In an interview with The Associated Press, the two-time 1,500-meter Olympic champion defended his organization against charges that ticket sales have been flawed from the very beginning.
Last year, organizers put the first batch of tickets on sale via a complicated ballot system. Many customers were left empty-handed and others ended up with far fewer tickets than they had hoped for and often not the ones they had wanted.
''We've done it in bigger numbers than anything on the planet,'' Coe said.
Coe said he had three objectives for the Olympic ticketing process - making sure the venues were full throughout the games, selling a large chunk of the tickets at affordable prices and raising a quarter of his committee's 2 billion pound ($3.1 billion) private operating budget.
About 1.9 million people made 24 million ticket applications for the 6 million tickets available through the ballot. Some people now want to offload their Olympic tickets and the London organizers created a resale website for that. However, the site, operated by Ticketmaster, was unable to cope with the traffic and was shut down within hours of its launch earlier this month.
Although the site has now reopened to allow customers to sell unwanted tickets, prospective buyers won't be able to purchase any until April.
''On the first day it didn't work as well as we wanted it to work,'' Coe said. ''This was something we weren't satisfied with.''
London's preparations for the games, which take place from July 27 to Aug.12, have been relatively smooth. Coe insisted the cost of hosting the 16-day sporting spectacle remains within budget. The government's budget for the games, which includes all the venue construction and infrastructure projects, totals 9.3 billion pounds ($14.5 billion).
''We will maintain a balanced budget to the completion of the project and the infrastructure will be delivered within the budget that has already been agreed by government,'' Coe said. ''Occasionally some things are slightly more than you expect. On a lot of occasions they're slightly less than you expect, but overall those changes have taken place within that 9.3 billion pound envelope.''
Earlier Thursday, Sky Sports News projected that the final cost for the games will be over 12 billion pounds ($18 million) and could even reach 24 billion pounds ($37 billion). The British broadcaster said costs are rising because of a number of factors, including more anti-doping control officers, money for local councils for their Olympic torch relay programs and paying more so Underground subway workers won't strike.
With the finishing line in sight, Coe said London will increasingly begin to look like an Olympic city. He noted that the Olympic rings are already up at St. Pancras international train station and the commercial partners have started branding their buildings.

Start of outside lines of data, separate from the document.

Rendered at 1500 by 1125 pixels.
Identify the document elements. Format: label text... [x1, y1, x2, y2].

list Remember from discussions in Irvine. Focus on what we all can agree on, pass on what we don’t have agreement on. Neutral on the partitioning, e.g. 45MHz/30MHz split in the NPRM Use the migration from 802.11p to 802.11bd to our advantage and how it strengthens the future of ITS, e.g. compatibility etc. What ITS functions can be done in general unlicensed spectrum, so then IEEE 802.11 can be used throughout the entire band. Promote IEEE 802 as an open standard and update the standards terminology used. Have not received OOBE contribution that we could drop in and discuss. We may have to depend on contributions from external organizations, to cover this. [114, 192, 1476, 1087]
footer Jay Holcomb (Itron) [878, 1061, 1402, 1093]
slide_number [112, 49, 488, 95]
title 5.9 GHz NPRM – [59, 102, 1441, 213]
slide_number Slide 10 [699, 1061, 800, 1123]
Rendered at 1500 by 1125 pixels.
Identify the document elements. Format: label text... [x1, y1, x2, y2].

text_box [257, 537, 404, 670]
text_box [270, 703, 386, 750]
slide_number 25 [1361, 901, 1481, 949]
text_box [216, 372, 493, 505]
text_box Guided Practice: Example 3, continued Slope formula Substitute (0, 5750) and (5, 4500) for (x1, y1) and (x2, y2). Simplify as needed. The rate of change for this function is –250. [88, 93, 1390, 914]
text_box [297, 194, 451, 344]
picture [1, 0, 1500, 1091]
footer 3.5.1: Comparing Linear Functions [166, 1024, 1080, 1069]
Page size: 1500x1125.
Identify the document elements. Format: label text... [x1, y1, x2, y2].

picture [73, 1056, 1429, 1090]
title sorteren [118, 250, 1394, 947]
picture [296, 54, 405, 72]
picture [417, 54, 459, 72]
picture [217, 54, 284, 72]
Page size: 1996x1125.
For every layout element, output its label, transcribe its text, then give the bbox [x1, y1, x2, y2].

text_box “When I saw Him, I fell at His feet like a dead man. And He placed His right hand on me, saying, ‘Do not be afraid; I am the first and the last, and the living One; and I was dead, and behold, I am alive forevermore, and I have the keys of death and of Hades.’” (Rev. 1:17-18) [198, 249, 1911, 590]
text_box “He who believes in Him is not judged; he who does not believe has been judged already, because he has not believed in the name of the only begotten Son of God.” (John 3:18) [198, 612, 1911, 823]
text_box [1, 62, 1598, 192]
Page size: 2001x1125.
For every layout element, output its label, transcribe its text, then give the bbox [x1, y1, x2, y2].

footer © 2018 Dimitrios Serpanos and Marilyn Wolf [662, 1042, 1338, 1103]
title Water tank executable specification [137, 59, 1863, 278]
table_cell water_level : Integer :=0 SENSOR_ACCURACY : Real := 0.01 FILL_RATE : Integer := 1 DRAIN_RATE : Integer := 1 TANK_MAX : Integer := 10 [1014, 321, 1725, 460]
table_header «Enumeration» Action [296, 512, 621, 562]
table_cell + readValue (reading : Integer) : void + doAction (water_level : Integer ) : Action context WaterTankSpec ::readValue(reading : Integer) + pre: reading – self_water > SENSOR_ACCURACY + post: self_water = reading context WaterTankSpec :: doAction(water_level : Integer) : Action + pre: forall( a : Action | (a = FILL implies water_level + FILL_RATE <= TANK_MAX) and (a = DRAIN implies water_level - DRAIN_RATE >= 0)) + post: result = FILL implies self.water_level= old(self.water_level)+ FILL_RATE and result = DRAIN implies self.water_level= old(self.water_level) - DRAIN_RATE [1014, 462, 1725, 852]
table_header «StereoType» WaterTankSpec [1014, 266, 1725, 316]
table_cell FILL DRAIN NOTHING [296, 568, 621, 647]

However, much of the focus over the final months will be spent making sure that everything has been tested thoroughly. Already three-quarters of the sports venues have been tested.
While conceding that many aspects of a smooth functioning of the games were outside the control of the organizing committee, Coe said relations with all involved players, including Transport for London, are solid.
''We've got teams now working all their waking hours testing all these systems and it is very serious,'' Coe said. ''I know as an athlete when I've been shortchanged at a championship because people clearly haven't tested systems.''
Coe declined to comment directly on Wednesday's resignation of a volunteer on the Olympics' sustainability commission over Dow Chemical Co.'s sponsorship of the games.
Campaigner Meredith Alexander said she was quitting the watchdog body to protest Dow's links to the deadly 1984 gas leak at a Union Carbide plant in the central Indian city of Bhopal, which killed an estimated 15,000 people. Activists have protested Dow's sponsorship of a decorative wrap that will circle the Olympic Stadium.
While recognizing the ''pain still felt around the disaster at Bhopal,'' Coe said Dow was not the owner or the operator of the plant at the time. Dow bought Union Carbide in 2000.
Critics argue the purchase makes the U.S.-based company responsible for groundwater contamination and other issues that still linger in India. Bhopal victims' groups have demanded the scrapping of the Olympic sponsorship deal, saying it gives undue publicity to a company they accused of refusing to clean up after itself.
Later Thursday, Coe was joined in Davos by British Prime Minister David Cameron and London Mayor Boris Johnson to unveil a video ad on the games.
''Now all that remains is for you to come to London and see it for yourself,'' Cameron said.